----- Source passage

Golf was played in the United States before 1888, but the U.S. Golf Association (USGA), with five charter clubs, was not established until 1894 as the governing body of U.S. play. By 1900 there were more than 1,000 courses in the United States, with Massachusetts and New York each having more than 150. The game spread rapidly from 1900 to 1920. A 25 June 1909 New York Times story reported a boom in golf when President William Howard Taft began playing the game to keep up his health. The number of players at some public links was reported to have doubled following media coverage of Taft's interest.

The 1910 Open

On 18 June 1910 Alex Smith (one of five brothers, all of whom were professional golfers) won the USGA Open Golf Tournament after an eighteen-hole playoff round against John J. McDermott and Macdonald Smith, the first three-way play-off in the Open's history. In the same year, he also won the Metropolitan Open. Alex Smith was considered one of the fastest putters in the game. He urged golfers to "go up to the ball and knock it into the hole" and he coined the phrase "miss 'em quick."

An American-Born Champion

British players seemed to have a lock on the U.S. Open title until June 1911, when McDermott, who learned the game in the caddy ranks, became the first American-born champion by defeating Michael Brady and George Simpson in a play-off round. He repeated his victory in August 1912. McDermott's legendary iron play was matched by his ego; he believed that he could beat anyone and could generally carry out his boast. His wins ended British supremacy of the game, but he did not fulfill his potential as a golfer as mental illness led to his permanent confinement in an institution.

----------
----- Records

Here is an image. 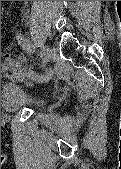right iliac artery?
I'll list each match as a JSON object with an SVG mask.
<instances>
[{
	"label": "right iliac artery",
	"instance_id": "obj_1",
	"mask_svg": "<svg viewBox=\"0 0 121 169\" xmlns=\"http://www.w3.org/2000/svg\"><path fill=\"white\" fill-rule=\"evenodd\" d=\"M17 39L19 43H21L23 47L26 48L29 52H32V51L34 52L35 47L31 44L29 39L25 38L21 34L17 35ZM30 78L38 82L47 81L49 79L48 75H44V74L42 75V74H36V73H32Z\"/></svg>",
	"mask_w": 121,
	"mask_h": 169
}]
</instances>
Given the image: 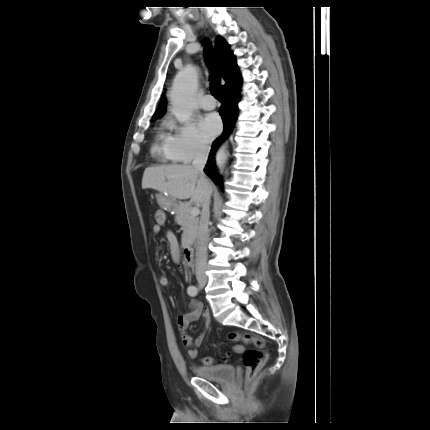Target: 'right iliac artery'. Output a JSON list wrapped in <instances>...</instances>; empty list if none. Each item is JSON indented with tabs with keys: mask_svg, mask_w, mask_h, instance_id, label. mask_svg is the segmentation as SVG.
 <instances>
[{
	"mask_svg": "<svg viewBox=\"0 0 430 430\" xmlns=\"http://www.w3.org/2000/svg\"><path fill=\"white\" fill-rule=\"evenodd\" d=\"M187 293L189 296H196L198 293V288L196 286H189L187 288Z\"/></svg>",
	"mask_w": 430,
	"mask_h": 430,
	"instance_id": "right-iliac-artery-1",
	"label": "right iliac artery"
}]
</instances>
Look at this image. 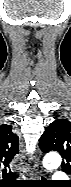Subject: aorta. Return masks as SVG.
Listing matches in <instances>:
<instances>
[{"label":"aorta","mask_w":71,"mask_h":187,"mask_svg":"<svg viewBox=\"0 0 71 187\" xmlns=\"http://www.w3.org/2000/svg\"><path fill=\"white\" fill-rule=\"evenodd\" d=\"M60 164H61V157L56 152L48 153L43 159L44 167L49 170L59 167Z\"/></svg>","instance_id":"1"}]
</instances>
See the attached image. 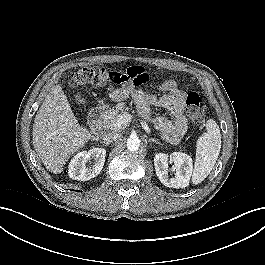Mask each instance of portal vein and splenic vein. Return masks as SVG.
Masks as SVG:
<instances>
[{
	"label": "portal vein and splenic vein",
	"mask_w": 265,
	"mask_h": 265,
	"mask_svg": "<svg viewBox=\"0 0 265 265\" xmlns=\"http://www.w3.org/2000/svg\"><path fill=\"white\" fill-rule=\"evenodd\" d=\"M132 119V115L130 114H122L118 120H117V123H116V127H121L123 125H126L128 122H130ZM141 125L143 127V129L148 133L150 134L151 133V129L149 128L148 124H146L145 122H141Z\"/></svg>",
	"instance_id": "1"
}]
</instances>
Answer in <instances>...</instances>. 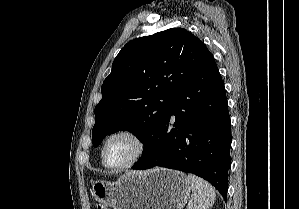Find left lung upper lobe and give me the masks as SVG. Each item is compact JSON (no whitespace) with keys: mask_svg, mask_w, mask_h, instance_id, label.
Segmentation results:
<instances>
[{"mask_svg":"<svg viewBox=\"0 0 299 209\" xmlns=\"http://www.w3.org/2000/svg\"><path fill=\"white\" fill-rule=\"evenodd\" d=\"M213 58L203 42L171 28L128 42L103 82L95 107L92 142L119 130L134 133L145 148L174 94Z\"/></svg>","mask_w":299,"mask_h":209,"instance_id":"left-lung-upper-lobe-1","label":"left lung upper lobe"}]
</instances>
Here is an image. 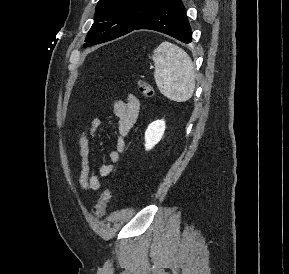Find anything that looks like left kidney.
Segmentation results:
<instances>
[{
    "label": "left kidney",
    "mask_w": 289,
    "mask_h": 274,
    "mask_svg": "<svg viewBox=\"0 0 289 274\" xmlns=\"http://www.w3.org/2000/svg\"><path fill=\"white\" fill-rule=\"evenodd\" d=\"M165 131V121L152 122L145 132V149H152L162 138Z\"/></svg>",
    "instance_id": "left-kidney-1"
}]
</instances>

----------
----- Records

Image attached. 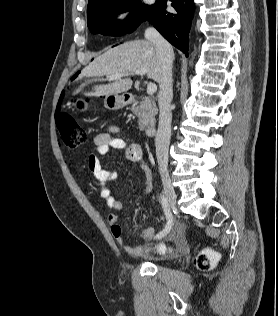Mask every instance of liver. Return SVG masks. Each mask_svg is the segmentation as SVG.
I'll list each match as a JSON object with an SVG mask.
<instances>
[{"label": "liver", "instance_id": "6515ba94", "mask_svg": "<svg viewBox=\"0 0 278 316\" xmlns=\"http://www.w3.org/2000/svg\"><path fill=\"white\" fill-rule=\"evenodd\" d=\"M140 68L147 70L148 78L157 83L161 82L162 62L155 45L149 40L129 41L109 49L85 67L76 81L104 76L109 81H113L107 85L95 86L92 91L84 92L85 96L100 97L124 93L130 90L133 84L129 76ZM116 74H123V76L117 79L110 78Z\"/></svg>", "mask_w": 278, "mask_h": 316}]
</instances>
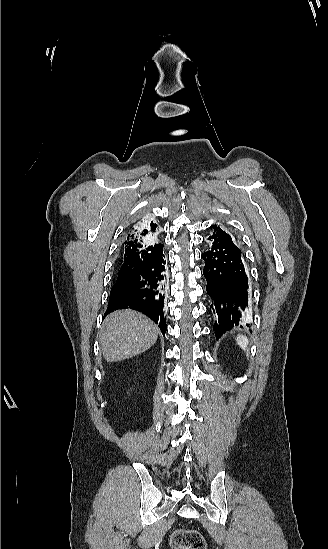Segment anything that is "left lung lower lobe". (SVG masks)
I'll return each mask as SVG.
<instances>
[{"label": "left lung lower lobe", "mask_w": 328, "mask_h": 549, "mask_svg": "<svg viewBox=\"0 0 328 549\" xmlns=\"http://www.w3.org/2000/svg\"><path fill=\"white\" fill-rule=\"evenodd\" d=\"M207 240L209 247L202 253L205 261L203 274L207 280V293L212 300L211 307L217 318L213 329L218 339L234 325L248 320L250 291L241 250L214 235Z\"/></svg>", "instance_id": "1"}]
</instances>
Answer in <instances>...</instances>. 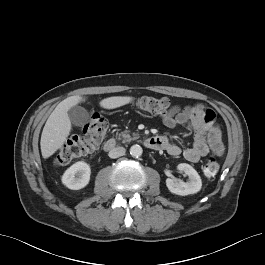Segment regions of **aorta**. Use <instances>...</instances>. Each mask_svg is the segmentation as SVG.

----------

### Task brief:
According to the passage on early American golf, whom did McDermott defeat in the play-off round that made him the first American-born U.S. Open champion?

### Correct answer:
Michael Brady and George Simpson.